Still others say it is the big developers who get most of the land that goes up for sale (deals with state governments), and they trickle feed it back to the buyers so the prices stay high (lots of demand not much supply). Land goes up.. so total prices go up.
I would love to know if these or other reasons are the real reasons for the increasing cost of housing. And I would love to know the answer to providing affordable housing for all Australians – especially the forgotten bottom 25% on pathetic income levels.
I will probably get flamed for this, but, here goes:
Jim, the bottom 25% of the socio-economic ladder probably have never owned their own homes. They are those on welfare, or labourers who can’t get a loan, nor should they, simply because their incomes won’t support the payments, or their positions are often not stable. In fact, giving loans to the bottom 25% is what got us into this mess – anyone heard the term ‘Sub Prime’ before?

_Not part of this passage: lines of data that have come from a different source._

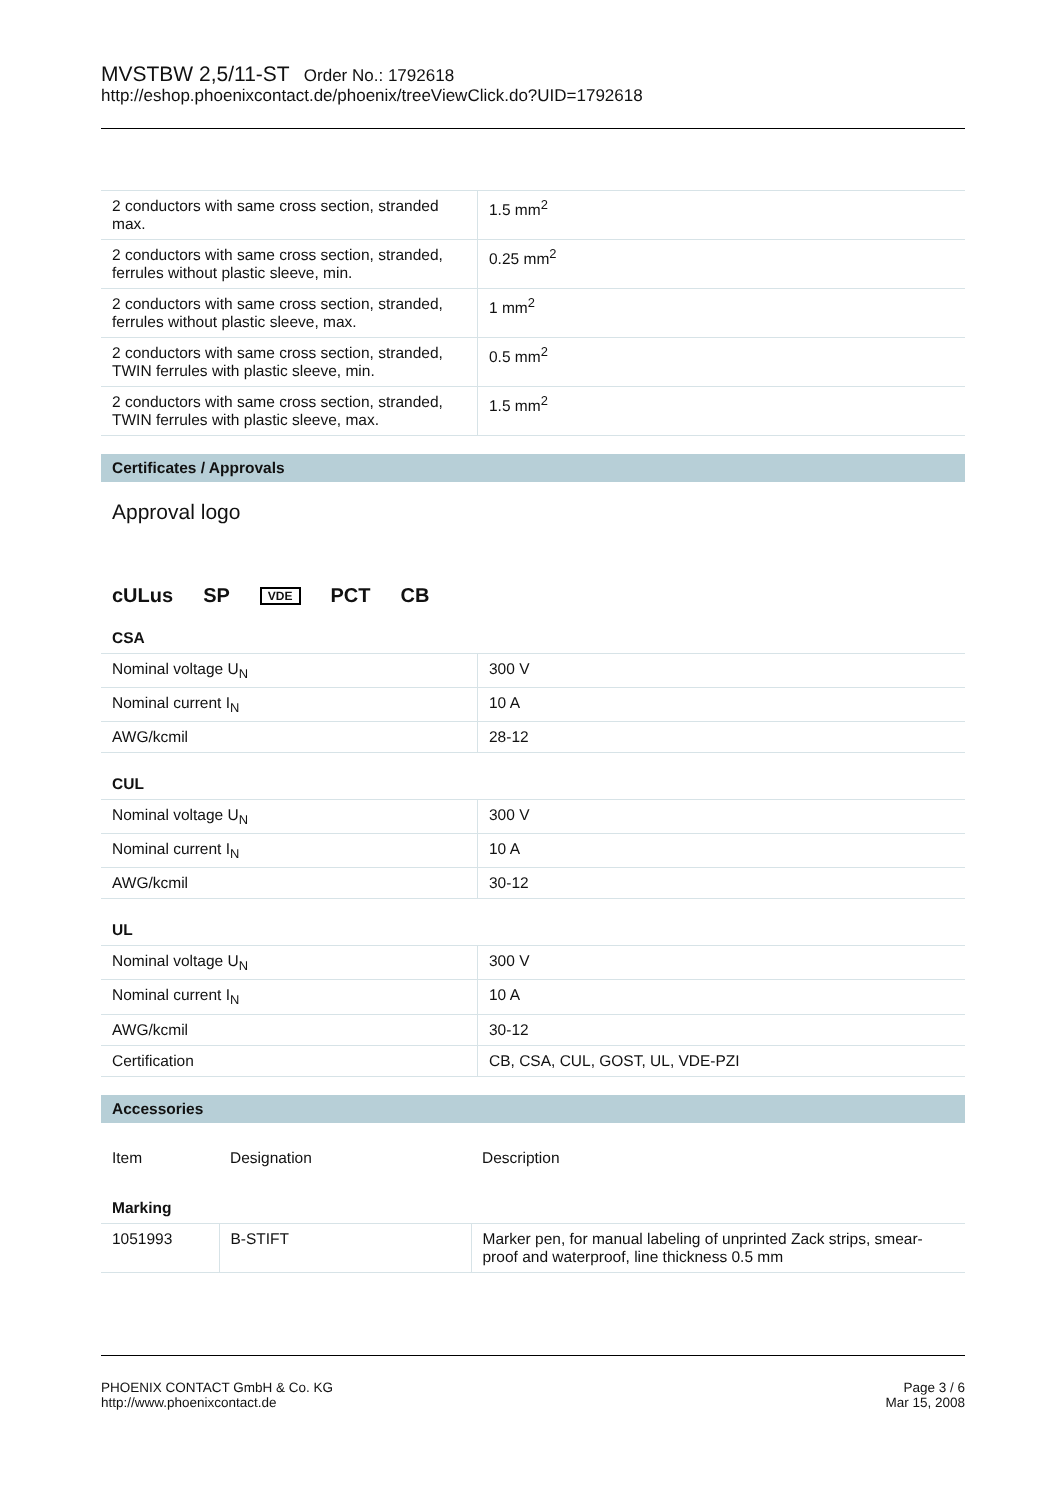MVSTBW 2,5/11-ST Order No.: 1792618
http://eshop.phoenixcontact.de/phoenix/treeViewClick.do?UID=1792618
| 2 conductors with same cross section, stranded max. | 1.5 mm<sup>2</sup> |
| 2 conductors with same cross section, stranded, ferrules without plastic sleeve, min. | 0.25 mm<sup>2</sup> |
| 2 conductors with same cross section, stranded, ferrules without plastic sleeve, max. | 1 mm<sup>2</sup> |
| 2 conductors with same cross section, stranded, TWIN ferrules with plastic sleeve, min. | 0.5 mm<sup>2</sup> |
| 2 conductors with same cross section, stranded, TWIN ferrules with plastic sleeve, max. | 1.5 mm<sup>2</sup> |
Certificates / Approvals
Approval logo
cULus SP VDE PCT CB
CSA
| Nominal voltage U<sub>N</sub> | 300 V |
| Nominal current I<sub>N</sub> | 10 A |
| AWG/kcmil | 28-12 |
CUL
| Nominal voltage U<sub>N</sub> | 300 V |
| Nominal current I<sub>N</sub> | 10 A |
| AWG/kcmil | 30-12 |
UL
| Nominal voltage U<sub>N</sub> | 300 V |
| Nominal current I<sub>N</sub> | 10 A |
| AWG/kcmil | 30-12 |
| Certification | CB, CSA, CUL, GOST, UL, VDE-PZI |
Accessories
| Item | Designation | Description |
| Marking | | |
| 1051993 | B-STIFT | Marker pen, for manual labeling of unprinted Zack strips, smear-proof and waterproof, line thickness 0.5 mm |
PHOENIX CONTACT GmbH & Co. KG
http://www.phoenixcontact.de
Page 3 / 6
Mar 15, 2008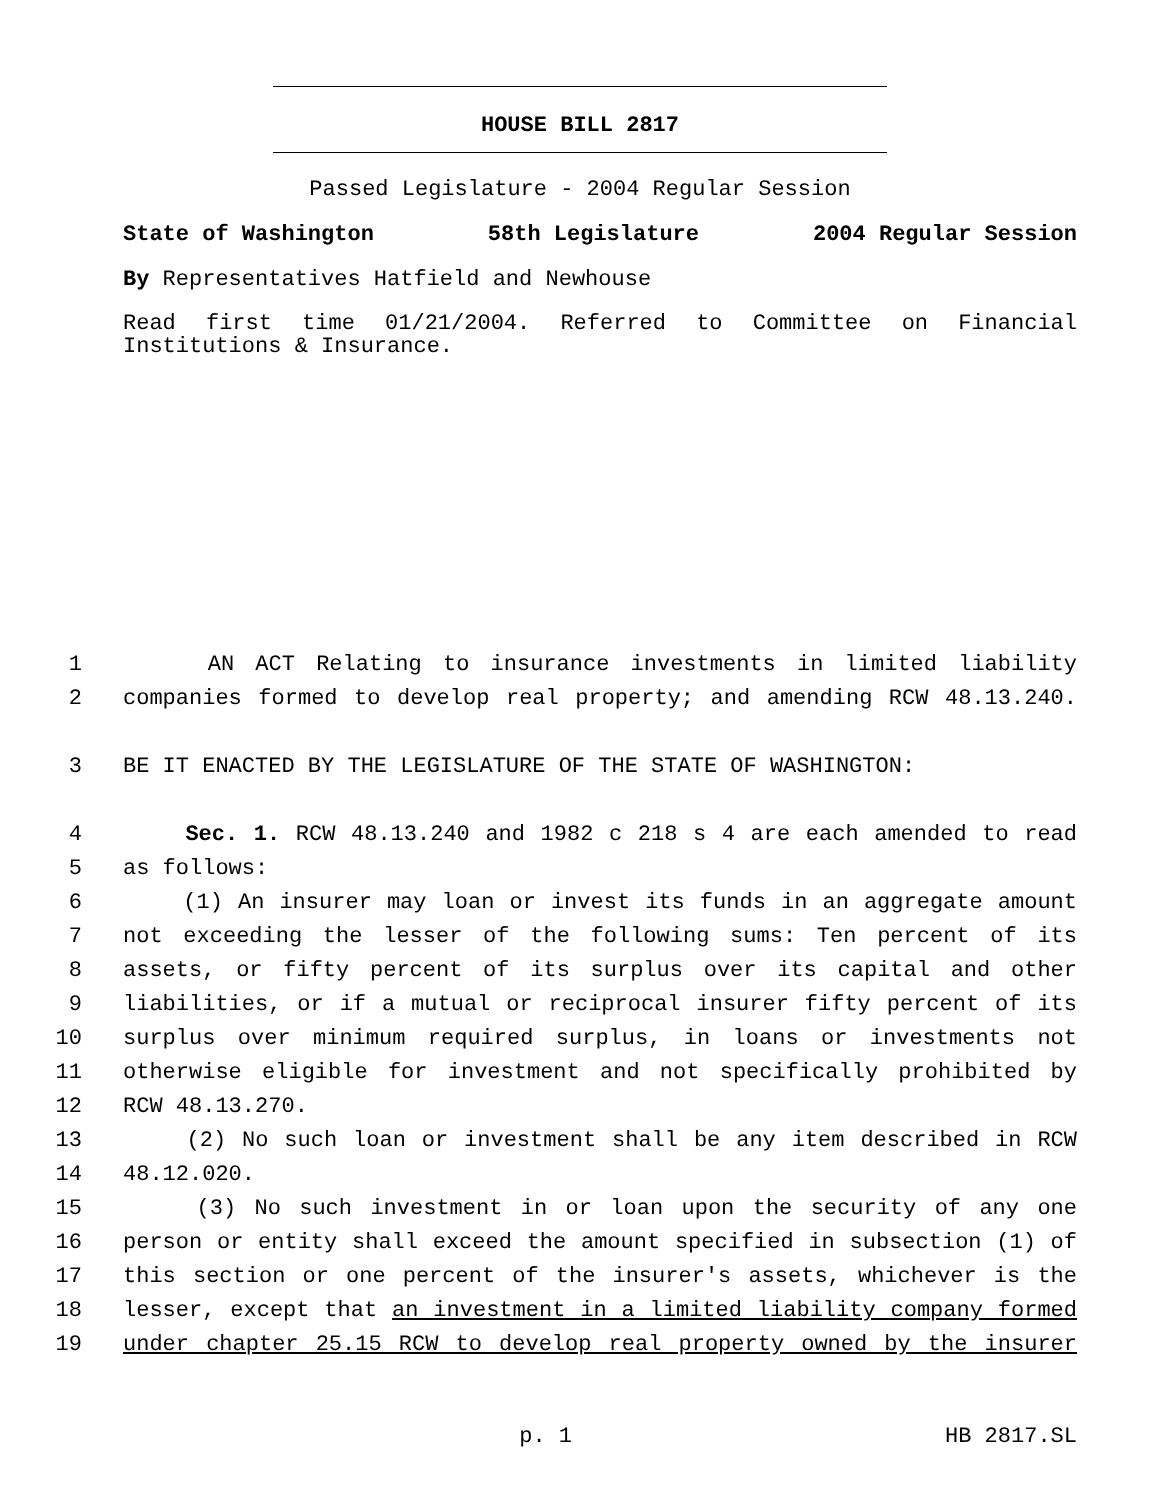HOUSE BILL 2817
Passed Legislature - 2004 Regular Session
State of Washington 58th Legislature 2004 Regular Session
By Representatives Hatfield and Newhouse
Read first time 01/21/2004. Referred to Committee on Financial Institutions & Insurance.
1 AN ACT Relating to insurance investments in limited liability
2 companies formed to develop real property; and amending RCW 48.13.240.
3 BE IT ENACTED BY THE LEGISLATURE OF THE STATE OF WASHINGTON:
4 Sec. 1. RCW 48.13.240 and 1982 c 218 s 4 are each amended to read
5 as follows:
6 (1) An insurer may loan or invest its funds in an aggregate amount
7 not exceeding the lesser of the following sums: Ten percent of its
8 assets, or fifty percent of its surplus over its capital and other
9 liabilities, or if a mutual or reciprocal insurer fifty percent of its
10 surplus over minimum required surplus, in loans or investments not
11 otherwise eligible for investment and not specifically prohibited by
12 RCW 48.13.270.
13 (2) No such loan or investment shall be any item described in RCW
14 48.12.020.
15 (3) No such investment in or loan upon the security of any one
16 person or entity shall exceed the amount specified in subsection (1) of
17 this section or one percent of the insurer's assets, whichever is the
18 lesser, except that an investment in a limited liability company formed
19 under chapter 25.15 RCW to develop real property owned by the insurer
p. 1 HB 2817.SL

Sorry but security and shelter is a basic human right – OWNING it for yourself is a privelige, one people work very hard for. It requires sacrifice, hard work and education. It has never been easy to own a home – ever.
Single people occupy these places because (generally) people are staying single for longer, delaying marriage and living their lives through their 20’s and early 30’s. These people (generally) are the ones who can’t buy a home because they travel, spend it on nights out and other consumer items. It’s not until they pair up and settle down do they start thin
I don’t know where Springvale is, I’m not from Melbourne, but if it is closer to the CBD, of course there will be gentrification and urban renewal, and, with today’s focus on urban sprawl and lack of facilities, infilling and creating denser housing is not a bad thing. these newer, modern buildings attract a better class of people, because the buildings are nicer. The owners can pick and choose who they let rent it, rather than having to let to ferals a weatherboard fibro shack, because they are the only ones who would want to live in it. The better class of people can afford to pay more and so they do, and as such, the area gets more expensive. The feral element get moved on.
Blame the government for lopping off public housing.
And yes I’ll get flogged for this by some people I’m sure, but Adam Schwab has been forecasting this overvalued collapse in house prices for around 18 months now. I’m still waiting.
Damn my comment got cut off. I meant to say *thinking about a secure place to live and raise a family*.
Reasons?…try disproportionate and rampant immigration levels, try the laxing of foreign ownership rules, try the systematic ramping-up of prices by the realestate industry, try an idolatrous culture that prepetuates the myth of the Great Australian Dream of home ownership in order to lock people up into a life-time of debt servitude.
These statistical average arguments are smoke and mirrors. I recently saw a residential property in a country town sell for well under $20K. That won’t even cover stamp duty on a suburban property purchase.
And I’m happy to read Mr Schwab’s perspective as an alternative to the self serving spruiking of one eyed interest groups. At best this spiralling asset value activity is instituting a new version of serfdom with corporates and banks playing the wealthy power brokers this time round. Those arguing this is a good thing are likely making a living out of the increases or were probably all able to purchase their first homes a decade or three ago when properties were still affordable as a ratio of income that didn’t equate to financial slavery. Bubble or no bubble it highlights a real lack of vision or care for Australia’s future generations.
Also ABARKER, I dispute your differentiation between security and shelter as a ‘basic human right’ versus owning said being a privilege. The whole lot is a social privilege, not a basic human right. The only inherent human right we hold is the right to die, and not usually to our own timing. Using that dodgy rights argument in a country that can’t even bring itself to give its citizens a bill of rights is almost quaintly absurd.